La crisi finanziaria, l’aumento dei costi di produzione e la pirateria dilagante hanno messo un wallop all’hub di lunga data del Medio Oriente, lasciando cadere il numero di produzioni da quasi 60 nel 2006 fino a circa la metà dell’anno scorso. Ma c’è volontà politica ai massimi livelli dell’industria cinematografica secolare dell’Egitto per fermare la diapositiva raggiungendo le produzioni internazionali e toccando fonti di finanziamento straniere.

“ Sembra che il governo sia interessato ad entrare e dare una spinta, ” dice Misr Intl. Il produttore di film Gabriel Khoury, che ha lavorato con la Camera dell’industria del cinema egiziano per aiutare a ridurre la burocrazia che affronta i cineasti che vogliono sparare nel paese. “ stanno esaminando tutte le regole e i regolamenti relativi alla sparatoria di film stranieri in Egitto. Vogliono risolvere tutti i problemi che esistono ora, perché si rendono conto che questa è una buona fonte di reddito ed esperienza.”

Sebbene non ci siano agevolazioni fiscali o fondi cinematografici sulla portata dei paesi europei, il governo ha lavorato per mettere insieme accordi di sconto su compagnie aeree e hotel per gli equipaggi cinematografici per attirare film stranieri, cercando anche di creare un fondo che possa aiutare i giovani I direttori locali producono tra sei e 10 film a basso budget all’anno.

Aiutare i produttori stranieri a sfondare la burocrazia potrebbe avere benefici diretti per la Shingle di Khoury, che è stata in trattative con la Disney sulla produzione di film in lingua locale. Il progetto è ancora in attesa al momento. Rachel Gandin, produttore di casa del topo, ha rifiutato i dettagli, dicendo solo, “ stiamo sperando di scattare la nostra prima foto araba Disney nel 2010.”

Secondo il topper di produzione e distribuzione del cinema dell’Arabia Isaad Younis, il governo egiziano e la camera del cinema hanno tenuto incontri intensivi per martellare una nuova strategia per attirare produzioni straniere per girare in Egitto.

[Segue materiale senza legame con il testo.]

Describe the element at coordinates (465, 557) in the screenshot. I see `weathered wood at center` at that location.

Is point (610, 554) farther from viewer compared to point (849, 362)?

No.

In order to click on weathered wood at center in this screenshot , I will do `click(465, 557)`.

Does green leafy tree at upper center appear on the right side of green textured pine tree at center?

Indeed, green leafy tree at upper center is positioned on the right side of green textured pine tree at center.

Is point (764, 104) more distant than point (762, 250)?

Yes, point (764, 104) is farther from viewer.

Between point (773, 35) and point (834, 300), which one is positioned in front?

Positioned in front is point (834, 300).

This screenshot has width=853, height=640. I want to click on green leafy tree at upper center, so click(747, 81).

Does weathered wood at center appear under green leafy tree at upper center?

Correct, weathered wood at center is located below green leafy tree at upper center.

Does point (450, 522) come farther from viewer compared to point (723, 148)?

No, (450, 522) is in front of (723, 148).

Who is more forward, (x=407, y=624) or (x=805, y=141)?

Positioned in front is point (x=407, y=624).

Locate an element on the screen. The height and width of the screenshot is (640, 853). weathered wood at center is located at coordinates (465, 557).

“ non daremo la possibilità ad altri paesi di costruire un set egiziano mentre lo abbiamo, ” lei dice. “ Quando guardiamo un film girato in altri paesi che mostra l’Egitto, cadiamo sulla schiena ridendo dall’enorme numero di errori. Che non lo permetteremo più.”

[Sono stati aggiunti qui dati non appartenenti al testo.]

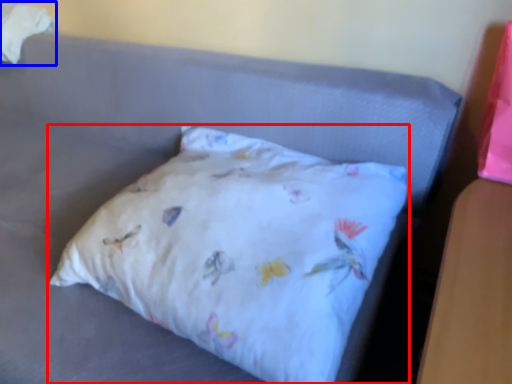
Question: Which of the following is the closest to the observer, pillow (highlighted by a red box) or material (highlighted by a blue box)?

Choices:
 (A) pillow
 (B) material

Answer: (A)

Nel frattempo, Younis, un veterano del settore la cui ghiaia è stata una potenza di produzione e distribuzione in Egitto, è stato attratto da opportunità all’estero. Ora sta lavorando alla creazione di una società di produzione in Francia, a seguire una società di distribuzione.

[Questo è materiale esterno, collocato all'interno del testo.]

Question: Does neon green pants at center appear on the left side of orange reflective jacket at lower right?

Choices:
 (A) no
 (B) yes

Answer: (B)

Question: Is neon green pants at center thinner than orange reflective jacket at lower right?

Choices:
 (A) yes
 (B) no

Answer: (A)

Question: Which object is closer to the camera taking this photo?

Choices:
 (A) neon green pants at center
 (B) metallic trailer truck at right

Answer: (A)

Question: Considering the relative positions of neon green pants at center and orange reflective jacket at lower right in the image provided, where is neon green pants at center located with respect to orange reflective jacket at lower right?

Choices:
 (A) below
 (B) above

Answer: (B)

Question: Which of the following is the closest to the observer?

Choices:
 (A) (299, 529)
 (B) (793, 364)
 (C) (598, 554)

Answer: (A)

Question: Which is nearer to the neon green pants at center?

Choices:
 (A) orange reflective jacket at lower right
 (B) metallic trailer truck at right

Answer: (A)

I suoi piani seguono le orme del Good News Group, che ha contribuito a alimentare i tempi del boom nell’industria cinematografica dell’Egitto con il Boffa B.O. Dal suo successo del 2006 “ The Yacoubian Building.” In seguito all’appello della società per trovare partner stranieri al Berlin Film Fest a febbraio, il capo esecutivo Adeeb sta mettendo insieme una lista di 10 coproduzioni internazionali da fare in Europa e buone notizie stanno collaborando con il Parigi -Conde Ile de France Commission per lanciare il primo seminario di sceneggiatura France-Egypt a Parigi e Cairo quest’anno. L’Egitto sarà il paese invitato nelle regioni capitali per la riunione di coproduzione del cinema a Cannes, che è co-organizzato da Ile de France e altre commissioni cinematografiche europee.

Sebbene al momento possa essere in una crisi, l’industria cinematografica in Egitto offre ancora una combinazione di talento e valore che non sono eguali nella regione per i film arabi, secondo il direttore generale di Rotana Studios Ayman Halawani. La ghiaia finanziata dai sauditi fa la maggior parte dei suoi film in Egitto e rimane sfacciata dal recente aumento dei prezzi.

“ alla fine, it ’ s Competitive, ” Halawani dice. “ non è il più economico, ma fornisce il maggior numero di elementi.”